Pour connaître la masse d’une galaxie, il faut… une autre galaxie. En utilisant le téléscope spatial Hubble de la NASA et de l'ESA, des chercheurs de l’EPFL ont identifié des cas de galaxies comprenant un trou noir supermassif et agissant comme lentille gravitationnelle. Une découverte qui permet d’en savoir plus sur la formation de ces fascinants objets célestes.

C’était il y a deux ans: la découverte d’un quasar – galaxie comprenant un trou noir en son centre - agissant comme loupe cosmique était annoncée par le Laboratoire d’astrophysique de l’EPFL (LASTRO). Le cas était particulier pour deux raisons: il montrait la présence d’un trou noir supermassif, ainsi que d’une autre galaxie, située en arrière plan, très éloignée et pratiquement alignée. La lumière de cette dernière, fortement déviée en passant à proximité du trou noir, permet pour la première fois de calculer la masse d’un quasar.

Depuis, les chercheurs ont pu utiliser le téléscope Hubble de la NASA et de l'ESA pour découvrir plusieurs autres de ces cas rares, sélectionnés parmi un échantillon de 20 000 quasars. Leurs recherches font l’objet d’une nouvelle publication aujourd’hui dans le journal Astronomy & Astrophysics.

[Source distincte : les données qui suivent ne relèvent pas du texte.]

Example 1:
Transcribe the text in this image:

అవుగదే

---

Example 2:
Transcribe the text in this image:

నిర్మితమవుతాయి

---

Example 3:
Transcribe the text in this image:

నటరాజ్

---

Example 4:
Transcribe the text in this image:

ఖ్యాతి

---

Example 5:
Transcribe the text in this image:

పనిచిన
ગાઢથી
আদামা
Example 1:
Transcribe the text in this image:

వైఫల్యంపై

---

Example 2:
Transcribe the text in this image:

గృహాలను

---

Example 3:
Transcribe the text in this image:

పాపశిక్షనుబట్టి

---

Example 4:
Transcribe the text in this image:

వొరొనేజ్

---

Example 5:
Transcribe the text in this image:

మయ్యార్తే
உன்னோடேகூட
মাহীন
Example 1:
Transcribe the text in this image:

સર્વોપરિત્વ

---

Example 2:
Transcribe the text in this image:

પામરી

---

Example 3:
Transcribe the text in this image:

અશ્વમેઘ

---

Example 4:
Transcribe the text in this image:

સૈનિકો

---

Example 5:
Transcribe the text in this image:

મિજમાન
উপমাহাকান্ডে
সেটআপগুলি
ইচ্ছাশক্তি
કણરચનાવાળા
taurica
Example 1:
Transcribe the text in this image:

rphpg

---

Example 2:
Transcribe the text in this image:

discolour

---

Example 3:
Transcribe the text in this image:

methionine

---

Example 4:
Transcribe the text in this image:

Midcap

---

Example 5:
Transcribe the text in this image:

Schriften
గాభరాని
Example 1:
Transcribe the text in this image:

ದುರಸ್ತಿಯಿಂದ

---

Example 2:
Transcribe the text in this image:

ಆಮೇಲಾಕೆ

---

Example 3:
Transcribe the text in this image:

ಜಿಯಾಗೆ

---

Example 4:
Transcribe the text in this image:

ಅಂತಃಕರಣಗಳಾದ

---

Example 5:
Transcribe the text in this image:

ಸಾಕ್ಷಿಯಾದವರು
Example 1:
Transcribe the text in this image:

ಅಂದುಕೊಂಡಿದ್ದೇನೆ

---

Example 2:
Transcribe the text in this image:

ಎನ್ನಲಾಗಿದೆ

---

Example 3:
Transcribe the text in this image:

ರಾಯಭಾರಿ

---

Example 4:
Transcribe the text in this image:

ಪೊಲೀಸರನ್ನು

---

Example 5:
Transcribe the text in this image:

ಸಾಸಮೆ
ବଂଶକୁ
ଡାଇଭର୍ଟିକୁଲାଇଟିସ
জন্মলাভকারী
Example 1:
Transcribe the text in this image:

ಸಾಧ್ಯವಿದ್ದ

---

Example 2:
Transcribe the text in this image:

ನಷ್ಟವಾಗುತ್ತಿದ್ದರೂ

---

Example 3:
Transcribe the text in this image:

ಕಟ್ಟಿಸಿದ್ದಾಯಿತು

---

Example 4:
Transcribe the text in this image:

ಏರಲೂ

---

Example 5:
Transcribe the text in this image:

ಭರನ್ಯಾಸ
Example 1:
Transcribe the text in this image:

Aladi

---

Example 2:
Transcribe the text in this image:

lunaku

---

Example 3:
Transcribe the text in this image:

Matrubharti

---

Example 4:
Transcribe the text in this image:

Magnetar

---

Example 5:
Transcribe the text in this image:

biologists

Ce phénomène de loupe, appelé lentille gravitationnelle, est induit par des objets massifs situés dans l’Univers, tels qu’étoiles, galaxies, planètes. Quand la lumière d’une galaxie très lointaine voyage vers la Terre, elle peut passer à proximité de l’un de ces objets, qui la courbe. L’image de cette galaxie nous parvient alors fortement déformée. Elle apparaît soit multipliée, soit, si l’on est proche d’un alignement parfait, sous la forme d’un arc de cercle nommé anneau d’Einstein. Or, la taille apparente de cet anneau permet de déterminer la masse de l’objet situé au milieu et agissant comme loupe. Dans les cas découverts par les chercheurs de l’EPFL, cet objet au premier plan est un quasar, c’est-à-dire une galaxie comprenant un trou noir, et qu'il serait impossible de "peser" sans l'effet de lentille gravitationnelle.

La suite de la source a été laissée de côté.